Michael J. Fox’s burning desire to find a cure for his debilitating Parkinson’s disease got a giant boost with the birth of his fourth child by wife Tracy Pollan.
Esme Annabelle arrived at 7 pounds, 6 ounces at a New York hospital on November 3, giving the 40-year-old actor further resolve in his struggle, say friends.
“Michael will never quit, no matter how long the search or how weakened his illness might eventually make him,” a co-star from his hit TV series “Spin City” told The ENQUIRER.
“He said: ‘I have a new life now, a two-part existence — spending time with my kids and loving them, and using every moment to help Parkinson’s research.’ “
Michael was at the hospital when 41-year-old Tracy gave birth, a source revealed.
“He was encouraging Tracy, who had a difficult time with this child.
“Tears of joy ran down his face when the nurse eventually handed him his new daughter and he rocked her gently in his arms.
“Tracy looked on fondly from the bed as Michael and Esme got acquainted for the first time.
“Michael told me before the birth, ‘Unless they find a cure, I won’t be in good shape before my fourth child’s a teenager. That thought shatters me, but it also makes me more determined than ever to do everything possible in search of that cure.’ “
Fox, 40, was diagnosed in 1991 with the crippling neurological disorder, but he kept it hidden from the public for seven years.
When he could no longer hide his tremors and jerky movements, he quit “Spin City” in May 2000 and started the Michael J. Fox Foundation for Parkinson’s Research.
“Michael is a brave risk-taker who will do whatever it takes to get better,” a friend declared.

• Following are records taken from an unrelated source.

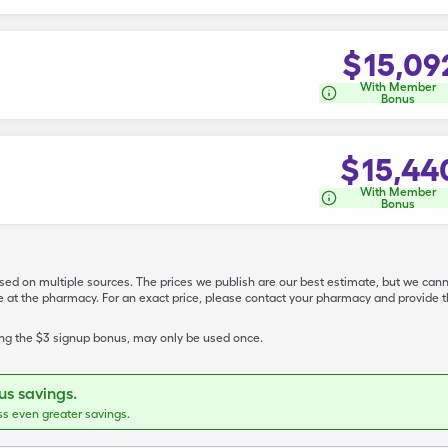
$
15,09
With Member
Bonus
$
15,44
With Member
Bonus
ased on multiple sources. The prices we publish are our best estimate, but we can
ive at the pharmacy. For an exact price, please contact your pharmacy and provi
ing the $3 signup bonus, may only be used once.
s savings.
ss even greater savings.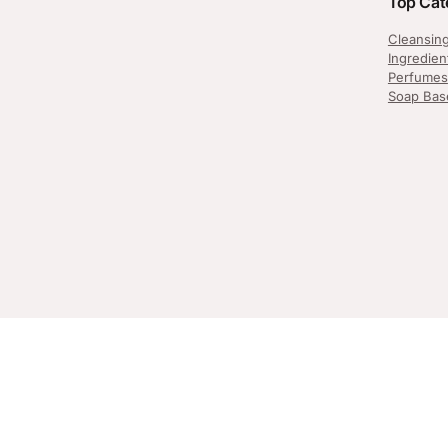
Top Cat
Cleansin
Ingredien
Perfumes
Soap Bas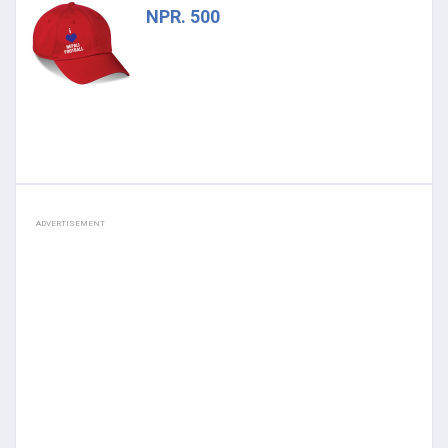
NPR. 500
ADVERTISEMENT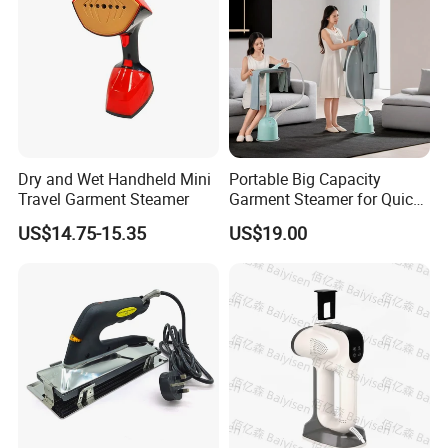
Dry and Wet Handheld Mini
Portable Big Capacity
Travel Garment Steamer
Garment Steamer for Quick
and Easy Ironing
US$14.75-15.35
US$19.00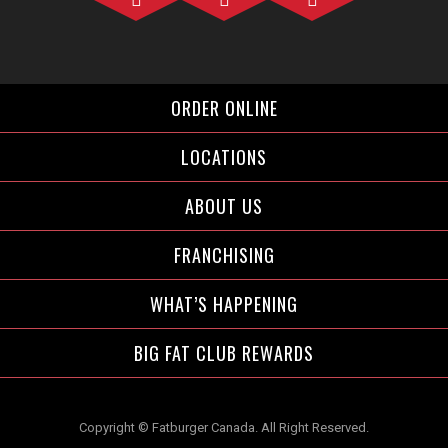
Facebook">
Instagram">
Twitter">
ORDER ONLINE
LOCATIONS
ABOUT US
FRANCHISING
WHAT’S HAPPENING
BIG FAT CLUB REWARDS
Copyright © Fatburger Canada. All Right Reserved.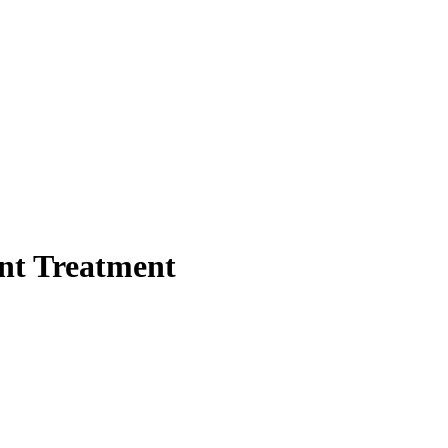
ent Treatment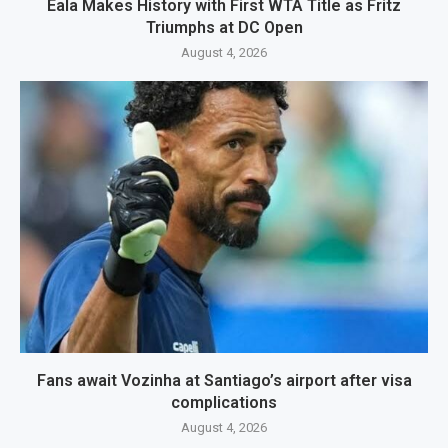
Eala Makes History with First WTA Title as Fritz
Triumphs at DC Open
August 4, 2026
Fans await Vozinha at Santiago’s airport after visa
complications
August 4, 2026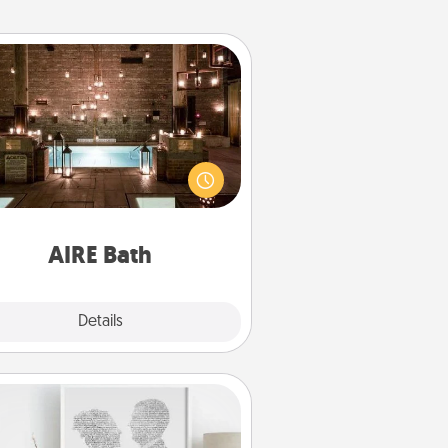
AIRE Bath
et some quality time together by
ing your friend or spouse to AIRE
ths—a very cool and relaxing spa
/or massage experience you can
have together!
AIRE Bath
Explore
Details
Close
Photo-Word Portrait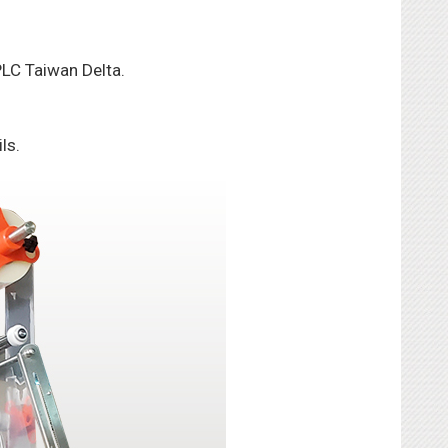
 PLC Taiwan Delta.
ls.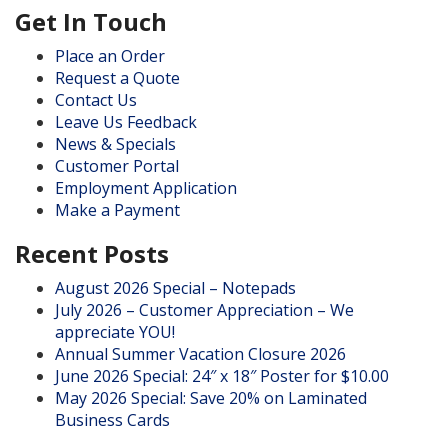
Get In Touch
Place an Order
Request a Quote
Contact Us
Leave Us Feedback
News & Specials
Customer Portal
Employment Application
Make a Payment
Recent Posts
August 2026 Special – Notepads
July 2026 – Customer Appreciation – We
appreciate YOU!
Annual Summer Vacation Closure 2026
June 2026 Special: 24″ x 18″ Poster for $10.00
May 2026 Special: Save 20% on Laminated
Business Cards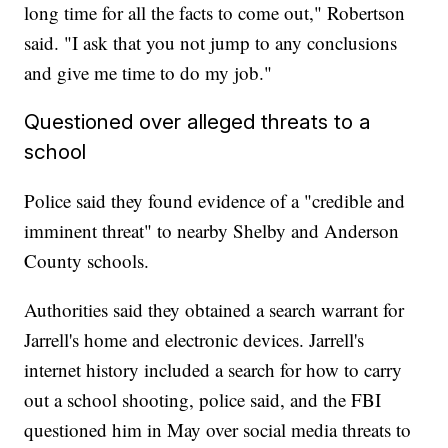
long time for all the facts to come out," Robertson
said. "I ask that you not jump to any conclusions
and give me time to do my job."
Questioned over alleged threats to a
school
Police said they found evidence of a "credible and
imminent threat" to nearby Shelby and Anderson
County schools.
Authorities said they obtained a search warrant for
Jarrell's home and electronic devices. Jarrell's
internet history included a search for how to carry
out a school shooting, police said, and the FBI
questioned him in May over social media threats to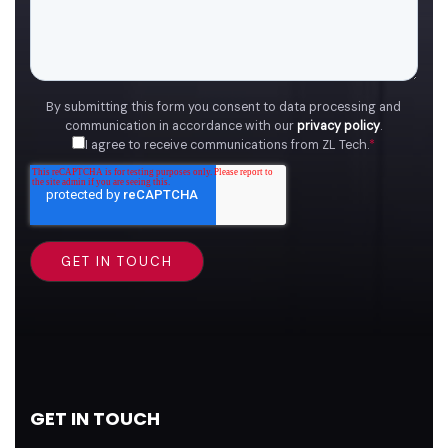
By submitting this form you consent to data processing and
communication in accordance with our
privacy policy
.
I agree to receive communications from ZL Tech.
*
GET IN TOUCH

“He was tormented earlier this year, when Tracy’s pregnancy was confirmed, about whether he should keep looking for experimental treatments or play it safe.

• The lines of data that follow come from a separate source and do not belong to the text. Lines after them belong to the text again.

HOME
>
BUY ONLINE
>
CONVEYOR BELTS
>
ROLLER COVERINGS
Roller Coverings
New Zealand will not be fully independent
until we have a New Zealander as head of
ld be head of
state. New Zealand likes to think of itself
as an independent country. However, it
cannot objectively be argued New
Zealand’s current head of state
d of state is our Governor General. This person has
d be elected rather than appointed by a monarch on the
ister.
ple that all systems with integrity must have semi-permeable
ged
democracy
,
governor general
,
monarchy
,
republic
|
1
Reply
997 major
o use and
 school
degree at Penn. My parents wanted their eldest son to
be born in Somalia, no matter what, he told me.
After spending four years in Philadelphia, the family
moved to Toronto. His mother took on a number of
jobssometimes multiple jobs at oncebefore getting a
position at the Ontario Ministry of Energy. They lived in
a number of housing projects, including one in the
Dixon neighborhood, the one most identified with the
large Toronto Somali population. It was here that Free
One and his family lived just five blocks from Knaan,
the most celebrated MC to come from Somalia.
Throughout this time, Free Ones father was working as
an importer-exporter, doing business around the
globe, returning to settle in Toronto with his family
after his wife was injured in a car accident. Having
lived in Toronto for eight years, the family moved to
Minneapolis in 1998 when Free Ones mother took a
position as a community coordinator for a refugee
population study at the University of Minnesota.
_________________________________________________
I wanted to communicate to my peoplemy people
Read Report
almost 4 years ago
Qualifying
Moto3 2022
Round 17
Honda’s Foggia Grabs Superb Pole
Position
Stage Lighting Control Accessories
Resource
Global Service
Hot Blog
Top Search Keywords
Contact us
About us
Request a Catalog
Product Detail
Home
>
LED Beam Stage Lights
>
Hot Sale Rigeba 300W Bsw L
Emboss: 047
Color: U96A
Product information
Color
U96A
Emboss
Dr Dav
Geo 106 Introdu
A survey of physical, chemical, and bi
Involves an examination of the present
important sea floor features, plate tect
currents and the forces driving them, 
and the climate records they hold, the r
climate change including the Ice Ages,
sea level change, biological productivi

Fox is writing a book about his battle with Parkinson’s, “Lucky Man,” which is due out in April.
“His feeling was that if he does nothing, he’ll never be able to be a fully functioning dad for Esme, along with his 6-year-old twin daughters Aquinnah and Schuyler and his 12-year-old son Sam.

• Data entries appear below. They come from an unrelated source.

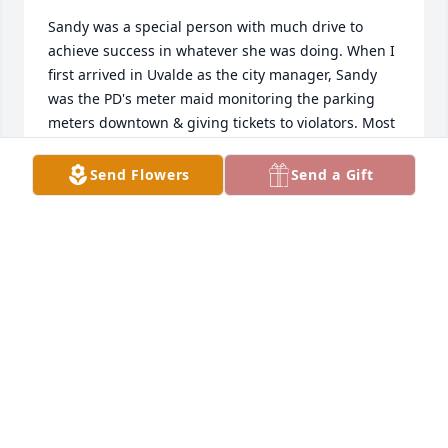
Sandy was a special person with much drive to 
achieve success in whatever she was doing. When I 
first arrived in Uvalde as the city manager, Sandy 
was the PD's meter maid monitoring the parking 
meters downtown & giving tickets to violators. Most 
people don't realize it, but as the meter maid Sandy 
took lots of verbal abuse because people don't like 
Send Flowers
Send a Gift
parking meters and certainly don't like parking 
tickets. However, she did an excellent job and I 
never had a complaint about her behavior or 
handling of the job. When a vacancy occurred in a 
SWTJC Police Academy class, Sandy jumped at the 
opportunity to join the class. Some of the male 
police officers doubted that she could pass the 
Police Academy courses (shooting & physical 
fitness), but she surprised them, graduated and 
became a UPD police officer. Sandy was always 
positive, happy with an big smile, and engaging. 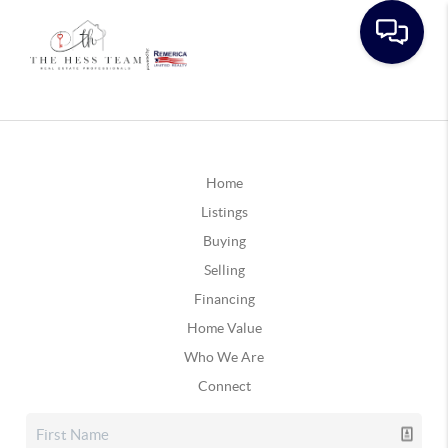
Home
Listings
Buying
Selling
Financing
Home Value
Who We Are
Connect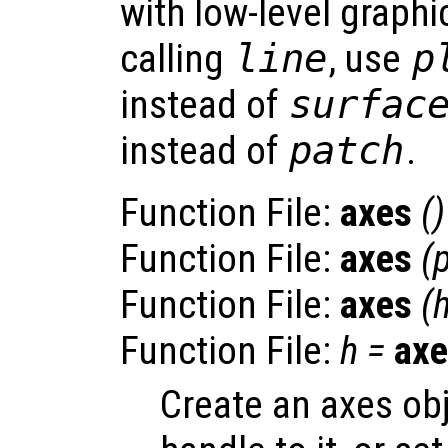
with low-level graphi
calling
line
, use
p
instead of
surfac
instead of
patch
.
Function File:
axes
()
Function File:
axes
(
Function File:
axes
(
Function File:
h
=
axe
Create an axes obj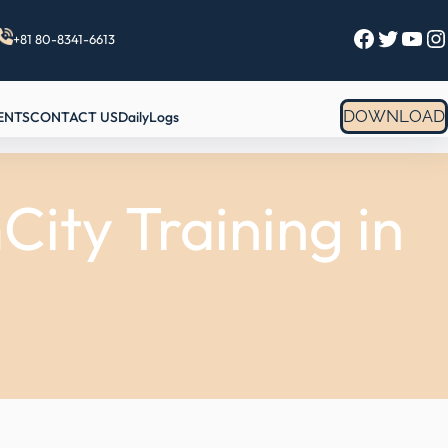
Facebook
Twitter
YouTube
Instagram
+81 80-8341-6613
DOWNLOAD
ENTS
CONTACT US
DailyLogs
ity Training in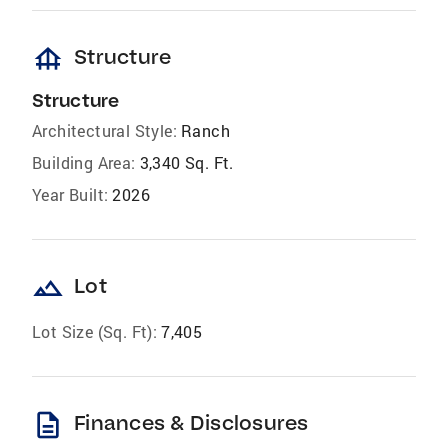
foundation
Structure
Structure
Architectural Style:
Ranch
Building Area:
3,340 Sq. Ft.
Year Built:
2026
landscape
Lot
Lot Size (Sq. Ft):
7,405
description
Finances & Disclosures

“Yet if he takes a big risk and it backfires, that could cripple him so badly that he’d never experience the joys of normal fatherhood.
“Michael’s attitude is to just keep pushing on — because sitting back and waiting for things to change won’t accomplish anything.”
When President Bush approved limited federal funding of embryonic stem cell research on August 10, Fox was quick to applaud — because cell replacement therapy shows great promise in attacking Parkinson’s disease.
Said a spokesman for his foundation: “Fox wholeheartedly believes that if there is a concentrated effort, researchers can pinpoint the cause of Parkinson’s and uncover a cure by 2010.”